Rendered page images:
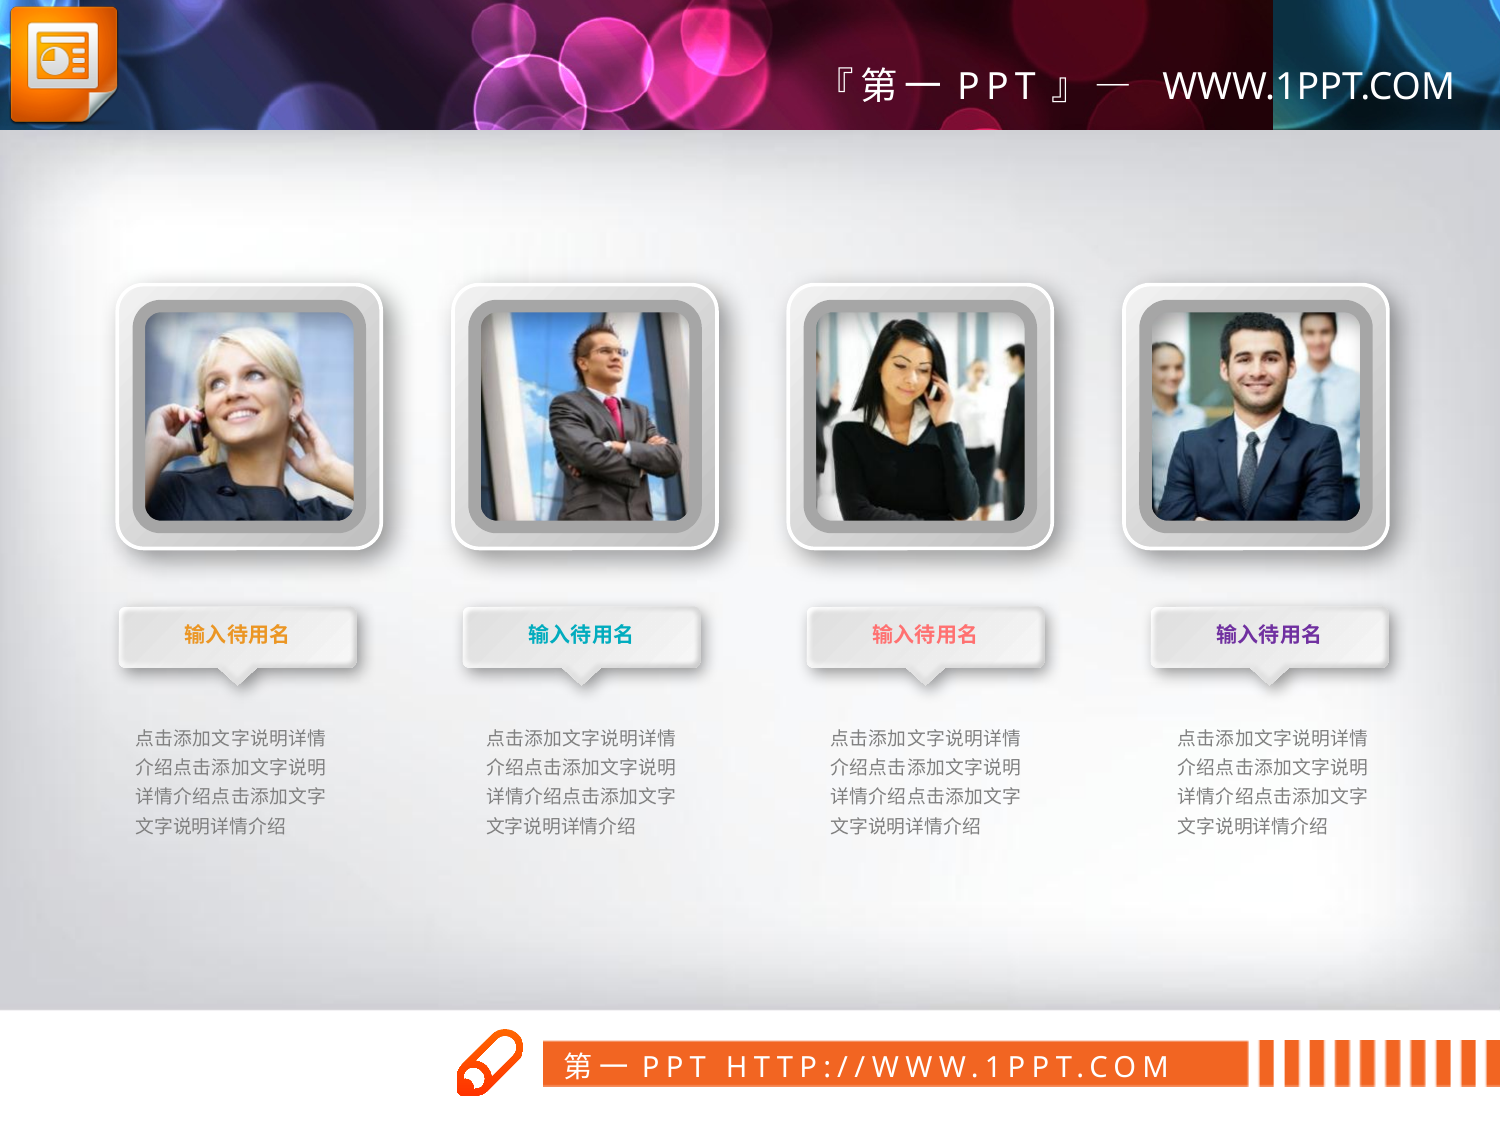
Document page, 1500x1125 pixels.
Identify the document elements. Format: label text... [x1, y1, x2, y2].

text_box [452, 284, 718, 549]
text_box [1123, 284, 1390, 549]
text_box 点击添加文字说明详情介绍点击添加文字说明详情介绍点击添加文字文字说明详情介绍 [120, 712, 341, 845]
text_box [788, 284, 1054, 549]
picture [543, 1040, 1500, 1087]
text_box 点击添加文字说明详情介绍点击添加文字说明详情介绍点击添加文字文字说明详情介绍 [1162, 712, 1383, 845]
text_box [806, 606, 1045, 686]
text_box 点击添加文字说明详情介绍点击添加文字说明详情介绍点击添加文字文字说明详情介绍 [471, 712, 692, 845]
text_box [462, 606, 701, 686]
picture [0, 0, 1500, 1012]
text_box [1150, 606, 1389, 686]
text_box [118, 606, 357, 686]
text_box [117, 284, 382, 549]
text_box 点击添加文字说明详情介绍点击添加文字说明详情介绍点击添加文字文字说明详情介绍 [815, 712, 1036, 845]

• _What you need to do_
The output consists solely of the lines from the line that contains "Identify the document" through the final line of the data.

• _Answer box_
Identify the document elements. Format: label text... [x1, y1, x2, y2].

text_box [452, 284, 718, 549]
text_box [1123, 284, 1390, 549]
text_box 点击添加文字说明详情介绍点击添加文字说明详情介绍点击添加文字文字说明详情介绍 [120, 712, 341, 845]
text_box [788, 284, 1054, 549]
picture [543, 1040, 1500, 1087]
text_box 点击添加文字说明详情介绍点击添加文字说明详情介绍点击添加文字文字说明详情介绍 [1162, 712, 1383, 845]
text_box [806, 606, 1045, 686]
text_box 点击添加文字说明详情介绍点击添加文字说明详情介绍点击添加文字文字说明详情介绍 [471, 712, 692, 845]
text_box [462, 606, 701, 686]
picture [0, 0, 1500, 1012]
text_box [1150, 606, 1389, 686]
text_box [118, 606, 357, 686]
text_box [117, 284, 382, 549]
text_box 点击添加文字说明详情介绍点击添加文字说明详情介绍点击添加文字文字说明详情介绍 [815, 712, 1036, 845]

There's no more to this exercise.